Document segment
- Opening Delimiter -

# Which Sillosocks



## avery16 (Jan 10, 2012)

Looking to build a sillosock spread. I have a full body spread, just want a sillo spread as more of a run and gun style of hunting. Is it better to get the Economy sillosocks and paint the tail feathers or buy the ones pre painted. I know the eco's will cost less but is it worth it?

Thanks
Tom


----------



## goosegrinder (Mar 4, 2005)

> I know the eco's will cost less but is it worth it?


Depends on a couple of factors IMO. 1) ya looking to have this setup for this spring(or very soon)? 2) what's your time worth? I have lots of econos but I did nearly all of them in the off season when I could lay a few out at a time,paint them before/after work and at a leisurely pace. If I absolutely needed them asap,I'd be buying pre-printed.

Alex


----------



## 495hp (Aug 20, 2006)

I personally didn't think the economies where worth the hassle. I'm using 50 dozen, 10 dozen are economies.


----------



## avery16 (Jan 10, 2012)

495hp said:


> I personally didn't think the economies where worth the hassle. I'm using 50 dozen, 10 dozen are economies.


Ok thanks. If you don't mind, how much did the 40 doz cost that weren't eco's?

Thanks


----------



## avery16 (Jan 10, 2012)

goosegrinder said:


> > I know the eco's will cost less but is it worth it?
> 
> 
> Depends on a couple of factors IMO. 1) ya looking to have this setup for this spring(or very soon)? 2) what's your time worth? I have lots of econos but I did nearly all of them in the off season when I could lay a few out at a time,paint them before/after work and at a leisurely pace. If I absolutely needed them asap,I'd be buying pre-printed.
> ...


I plan on buying them during the off season so time isn't really a probably.

Thanks


----------



## smellson (Feb 12, 2004)

I dont see any reason to buy screen printed snows. Economies don't take much extra effort and are about half the price. Blues on the other hand are a different story. Ive tried painting economies to look like blues but it is a pain to get the decoys as dark as a blue is, so now I juts buy screen printed blues.


----------



## southLA (Aug 12, 2011)

- Closing Delimiter -

Directions
1 - Answer these questions about the sillosock thread.
(a) How many dozen sillosocks is 495hp using, and how many dozen of those are economies?
(b) About what share of the price of screen-printed snows do economies cost, according to smellson?
(c) During what period did goosegrinder paint nearly all of his econos?
2 - Translate this sentence from the sillosock thread into Spanish: "Economies don't take much extra effort and are about half the price."
3 - Return the part of the sillosock thread that opens with the words containing "I dont see any" and closes with "(Aug 12, 2011)".
The lines that follow the sillosock thread have no connection to it.

Material provided
- Opening Delimiter -

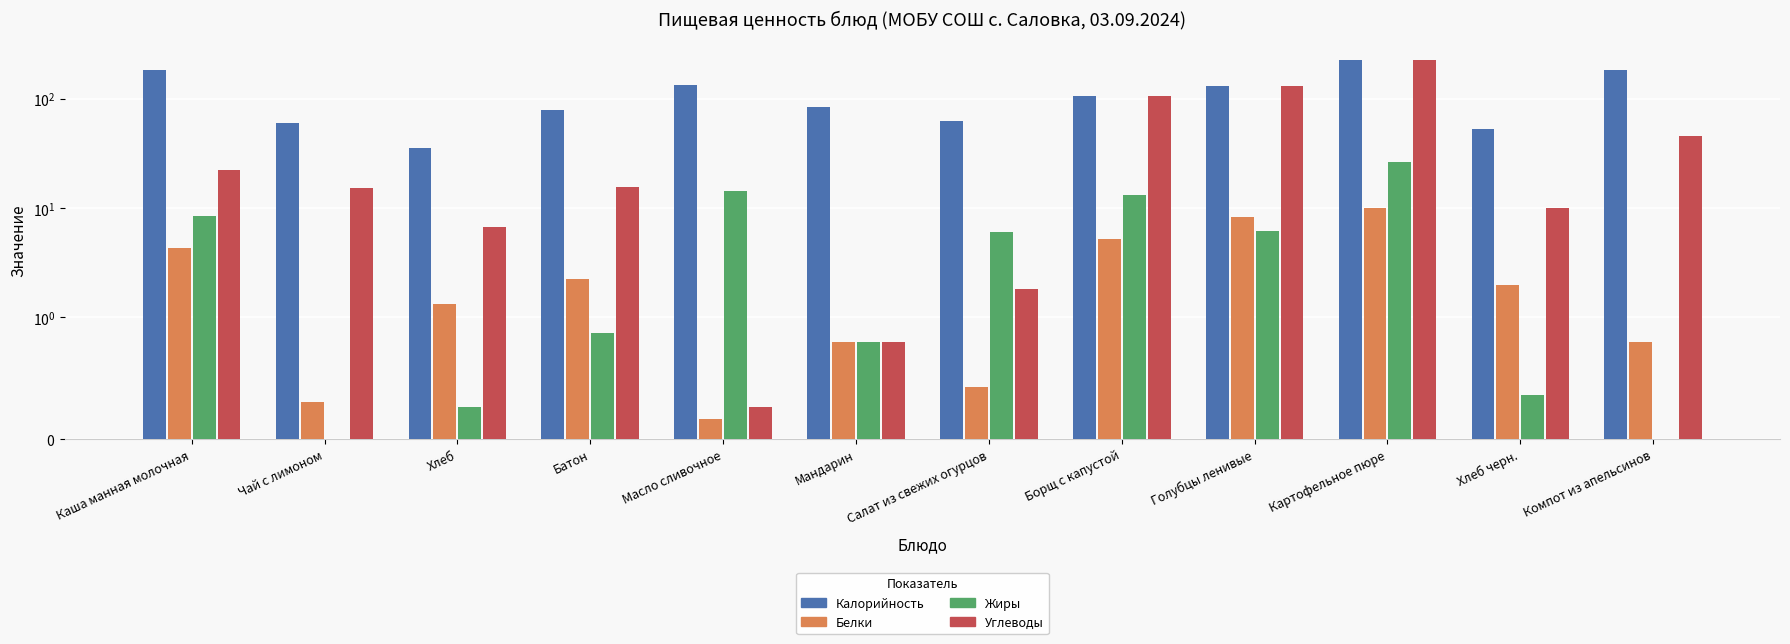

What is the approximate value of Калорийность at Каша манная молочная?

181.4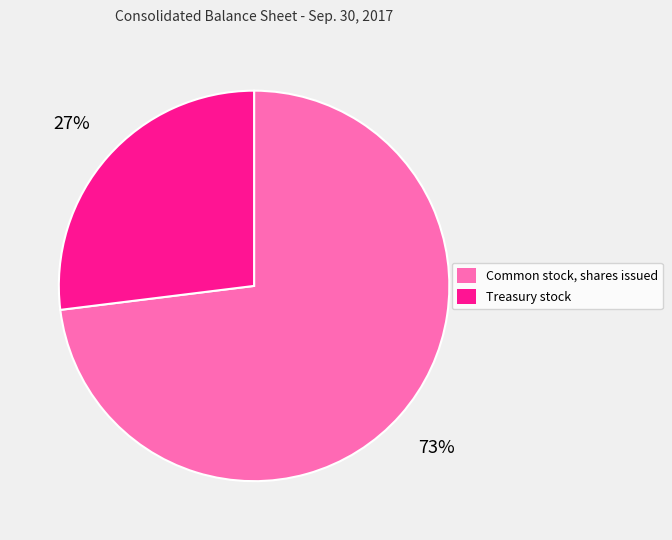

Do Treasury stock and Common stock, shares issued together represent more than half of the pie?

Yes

- Closing Delimiter -

Response list
1 -
(a) 50 dozen in total, 10 dozen of them economies.
(b) About half the price.
(c) In the off season.

2 - Los modelos económicos no requieren mucho esfuerzo adicional y cuestan aproximadamente la mitad del precio.

3 -
I dont see any reason to buy screen printed snows. Economies don't take much extra effort and are about half the price. Blues on the other hand are a different story. Ive tried painting economies to look like blues but it is a pain to get the decoys as dark as a blue is, so now I juts buy screen printed blues.


----------



## southLA (Aug 12, 2011)